En el cuarto lado, la laguna está separada del mar por una isla mucho más pequeña llamada Thirasia;1​ la laguna se une al mar por dos sitios, al noroeste y al sudoeste. Las aguas en el centro de la laguna tienen una profundidad de unos 400 metros (Nisís Néa Kaméni, ‘Nueva Isla Kameni’),2​ haciendo así posible la navegación de todo tipo de buques. Los puertos de la isla están todos en la laguna, y la capital, Fira, cuelga de lo alto del acantilado, sobre la ladera que desciende hasta la laguna.

 

Arquitectura en Santorini

En Santorini, cada detalle es único y bello.   En su parte interior, donde antiguamente estaba el gran volcán, existen otra serie de islas más pequeñas pero muy bellas. Al oeste es escarpada y rocosa, destacando su gran precipicio sobre el mar, mientras que al sur va descendiendo lentamente hasta el mar, donde las playas de arena oscura enamoran al viajero.

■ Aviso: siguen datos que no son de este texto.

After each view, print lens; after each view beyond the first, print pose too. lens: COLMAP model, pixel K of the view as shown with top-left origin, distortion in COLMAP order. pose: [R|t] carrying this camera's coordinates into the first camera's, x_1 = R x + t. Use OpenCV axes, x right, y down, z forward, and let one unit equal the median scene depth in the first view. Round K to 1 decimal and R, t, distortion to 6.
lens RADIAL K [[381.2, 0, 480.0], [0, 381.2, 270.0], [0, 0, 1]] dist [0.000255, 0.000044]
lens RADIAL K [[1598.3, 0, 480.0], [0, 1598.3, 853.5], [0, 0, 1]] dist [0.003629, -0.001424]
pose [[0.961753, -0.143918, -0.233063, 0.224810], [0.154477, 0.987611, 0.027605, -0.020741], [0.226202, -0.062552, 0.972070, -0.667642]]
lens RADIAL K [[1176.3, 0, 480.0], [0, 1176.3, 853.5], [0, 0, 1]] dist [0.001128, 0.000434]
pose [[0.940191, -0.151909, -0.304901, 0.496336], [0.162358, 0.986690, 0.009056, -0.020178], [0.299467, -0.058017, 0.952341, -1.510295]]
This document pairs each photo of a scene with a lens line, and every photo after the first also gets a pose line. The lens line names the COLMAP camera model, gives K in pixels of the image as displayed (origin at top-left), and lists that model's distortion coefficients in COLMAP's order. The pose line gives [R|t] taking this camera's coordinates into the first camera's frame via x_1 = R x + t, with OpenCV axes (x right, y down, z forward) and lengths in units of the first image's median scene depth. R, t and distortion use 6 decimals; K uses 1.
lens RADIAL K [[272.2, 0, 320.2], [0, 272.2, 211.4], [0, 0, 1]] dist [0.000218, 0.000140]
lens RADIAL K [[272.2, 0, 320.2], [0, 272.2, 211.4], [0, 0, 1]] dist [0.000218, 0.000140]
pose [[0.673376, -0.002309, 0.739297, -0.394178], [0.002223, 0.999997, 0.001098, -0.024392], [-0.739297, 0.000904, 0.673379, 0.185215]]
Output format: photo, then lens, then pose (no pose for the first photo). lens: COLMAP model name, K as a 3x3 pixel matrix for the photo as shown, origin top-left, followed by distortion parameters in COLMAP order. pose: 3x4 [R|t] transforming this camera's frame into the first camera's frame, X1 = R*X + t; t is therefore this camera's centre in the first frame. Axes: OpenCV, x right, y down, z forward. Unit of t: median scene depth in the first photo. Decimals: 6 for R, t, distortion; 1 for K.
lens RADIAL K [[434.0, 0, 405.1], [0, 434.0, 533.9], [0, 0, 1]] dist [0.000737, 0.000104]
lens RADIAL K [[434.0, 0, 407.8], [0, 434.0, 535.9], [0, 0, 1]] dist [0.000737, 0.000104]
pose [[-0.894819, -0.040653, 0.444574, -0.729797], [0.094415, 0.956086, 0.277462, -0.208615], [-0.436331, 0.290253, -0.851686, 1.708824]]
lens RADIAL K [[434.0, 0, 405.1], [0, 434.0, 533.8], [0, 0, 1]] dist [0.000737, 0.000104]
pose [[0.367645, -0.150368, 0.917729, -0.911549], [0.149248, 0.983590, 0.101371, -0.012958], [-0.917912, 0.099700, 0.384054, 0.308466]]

Alojarse en Santorini tiene para algunos un aliciente más, y es que dispone de numerosos alojamientos pequeños, mediterráneos con encanto, con su terraza y vistas sobre la famosa y nombrada caldera.

El archipiélago de Santorini. Derechos al autor

Vista desde una terraza de Santorini

Vinos de Santorini

Santorini es  famosa, además, por sus especiales vinos.
En Santorini existen principalmente dos variedades de vino. El primero es blanco y seco, punzante y sensual, como de aguja. Servido joven, este vino, vivo y mineral, manifiesta el carácter volcánico del suelo, rico en azufre, que envejece al menos en 2 años. La otra variedad, el famoso Vinsanto, significa «vino de Santorini», uno de los vinos más antiguos del mundo.

Su fama remonta a los tiempos de Homero. Es un vino natural, dulce, sin adición de alcohol. Recomendamos probarlos y realizar parada en alguna de sus bodegas o lugares de cultivo, y sin duda, tomarse al menos una copa mientras se disfruta de las vistas de la caldera del volcán.